Politik

Amtswechsel in Wien SPÖ holt Präsidentenamt

Der Sozialdemokrat Heinz Fischer hat die Präsidentenwahl in Österreich gewonnen. Damit stellt die Sozialdemokratische Partei (SPÖ) erstmals seit 18 Jahren wieder das Staatsoberhaupt.

Auf Fischer entfielen nach dem amtlichen Endergebnis vom Sonntagabend rund 52,4 Prozent der Stimmen, auf Außenministerin Benita Ferrero-Waldner von der konservativen ÖVP 47,6 Prozent.

Ferrero-Waldner sagte nach ihrer Wahlniederlage am Abend im Österreichischen Rundfunk (ORF), sie werde nun "mit Volldampf als Außenministerin weiterarbeiten". Bundeskanzler Wolfgang Schüssel (ÖVP) habe sie gebeten, ihr Amt weiter auszuüben.

Der 65-jährige Jurist Fischer war mehr als ein Jahrzehnt Parlamentspräsident und gilt als besonnener Vermittler zwischen den politischen Fraktionen. In den 80er Jahren war Fischer vier Jahre Wissenschaftsminister. In der SPÖ war er auch lange Jahre Fraktionsvorsitzender und stellvertretender Parteichef. Im Wahlkampf legte Fischer als DJ Jazzplatten auf und wehrte sich gegen sein Image als wenig charismatischer Parteifunktionär.

------------

* Zu erledigende Aufgaben *
a. Wie viel Prozent der Stimmen erhielt Heinz Fischer laut dem Text zur Präsidentenwahl nach dem amtlichen Endergebnis?
b. Nenne alle Ämter und Funktionen, die Fischer laut dem Text zur Präsidentenwahl vor der Wahl innehatte.
c. Fahre bitte mit dem Text zur Präsidentenwahl nach dessen letztem Satz fort.

------------

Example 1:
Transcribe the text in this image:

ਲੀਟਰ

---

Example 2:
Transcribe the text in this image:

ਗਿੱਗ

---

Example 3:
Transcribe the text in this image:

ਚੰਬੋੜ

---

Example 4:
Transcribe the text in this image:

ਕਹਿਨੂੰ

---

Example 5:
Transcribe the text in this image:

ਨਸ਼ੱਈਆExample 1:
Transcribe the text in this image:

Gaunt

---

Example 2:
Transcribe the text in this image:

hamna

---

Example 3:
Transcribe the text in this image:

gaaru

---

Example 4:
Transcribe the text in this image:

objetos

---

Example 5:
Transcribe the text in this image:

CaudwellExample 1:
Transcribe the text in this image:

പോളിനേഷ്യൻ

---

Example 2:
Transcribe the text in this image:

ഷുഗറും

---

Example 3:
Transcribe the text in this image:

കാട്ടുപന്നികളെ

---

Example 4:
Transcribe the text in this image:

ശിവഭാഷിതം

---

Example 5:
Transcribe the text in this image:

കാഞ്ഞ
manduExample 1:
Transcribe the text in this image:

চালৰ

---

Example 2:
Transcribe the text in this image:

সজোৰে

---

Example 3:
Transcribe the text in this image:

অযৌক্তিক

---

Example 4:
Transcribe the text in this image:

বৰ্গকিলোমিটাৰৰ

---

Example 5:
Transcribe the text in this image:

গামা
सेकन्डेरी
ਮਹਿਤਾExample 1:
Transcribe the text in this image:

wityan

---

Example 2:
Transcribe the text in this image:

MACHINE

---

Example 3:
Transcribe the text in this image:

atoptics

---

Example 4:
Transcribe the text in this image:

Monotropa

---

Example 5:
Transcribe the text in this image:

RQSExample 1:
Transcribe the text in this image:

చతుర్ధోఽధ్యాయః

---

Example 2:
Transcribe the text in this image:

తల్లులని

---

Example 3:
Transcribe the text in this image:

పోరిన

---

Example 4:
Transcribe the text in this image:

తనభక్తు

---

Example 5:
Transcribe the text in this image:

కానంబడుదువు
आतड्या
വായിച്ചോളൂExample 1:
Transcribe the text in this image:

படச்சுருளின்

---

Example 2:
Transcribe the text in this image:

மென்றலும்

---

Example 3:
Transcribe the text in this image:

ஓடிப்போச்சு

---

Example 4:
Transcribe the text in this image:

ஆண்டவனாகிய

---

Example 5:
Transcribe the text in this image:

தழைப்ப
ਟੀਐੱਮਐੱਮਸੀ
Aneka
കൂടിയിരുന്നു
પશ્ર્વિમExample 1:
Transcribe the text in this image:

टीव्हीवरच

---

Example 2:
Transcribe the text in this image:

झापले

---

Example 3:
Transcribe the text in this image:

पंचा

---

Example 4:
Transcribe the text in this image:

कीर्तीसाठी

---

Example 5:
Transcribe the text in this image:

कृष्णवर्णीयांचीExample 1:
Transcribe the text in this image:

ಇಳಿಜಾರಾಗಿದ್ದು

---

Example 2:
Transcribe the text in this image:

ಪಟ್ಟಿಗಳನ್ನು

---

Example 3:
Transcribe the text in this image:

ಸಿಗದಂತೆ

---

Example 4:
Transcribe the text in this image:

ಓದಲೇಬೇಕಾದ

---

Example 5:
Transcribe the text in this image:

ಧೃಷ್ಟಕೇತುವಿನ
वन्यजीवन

------------

* Antworten zur Übung *
a. Rund 52,4 Prozent.

b. Parlamentspräsident, Wissenschaftsminister, Fraktionsvorsitzender in der SPÖ, stellvertretender Parteichef der SPÖ

c.
Fischer zeigte sich noch am Wahlabend als Mann des Ausgleichs und sprach Ferrero-Waldner Wertschätzung und Respekt aus. "Wir werden uns weiter gut verstehen", sagte er. Fischer wird im Juli Thomas Klestil ablösen, der über zwei Amtsperioden insgesamt zwölf Jahre Bundespräsident war.

Die 55-jährige Ferrero-Waldner war für Schüssels konservative Volkspartei (ÖVP) angetreten. Sie hatte auch die Unterstützung von weiten Teilen der rechtspopulistischen Freiheitlichen Partei (FPÖ), die mit der ÖVP die Bundesregierung bildet. So hatte sich der frühere FPÖ-Chef Jörg Haider für die Ministerin ausgesprochen. Ferrero-Waldner wäre die erste Bundespräsidentin des Landes gewesen.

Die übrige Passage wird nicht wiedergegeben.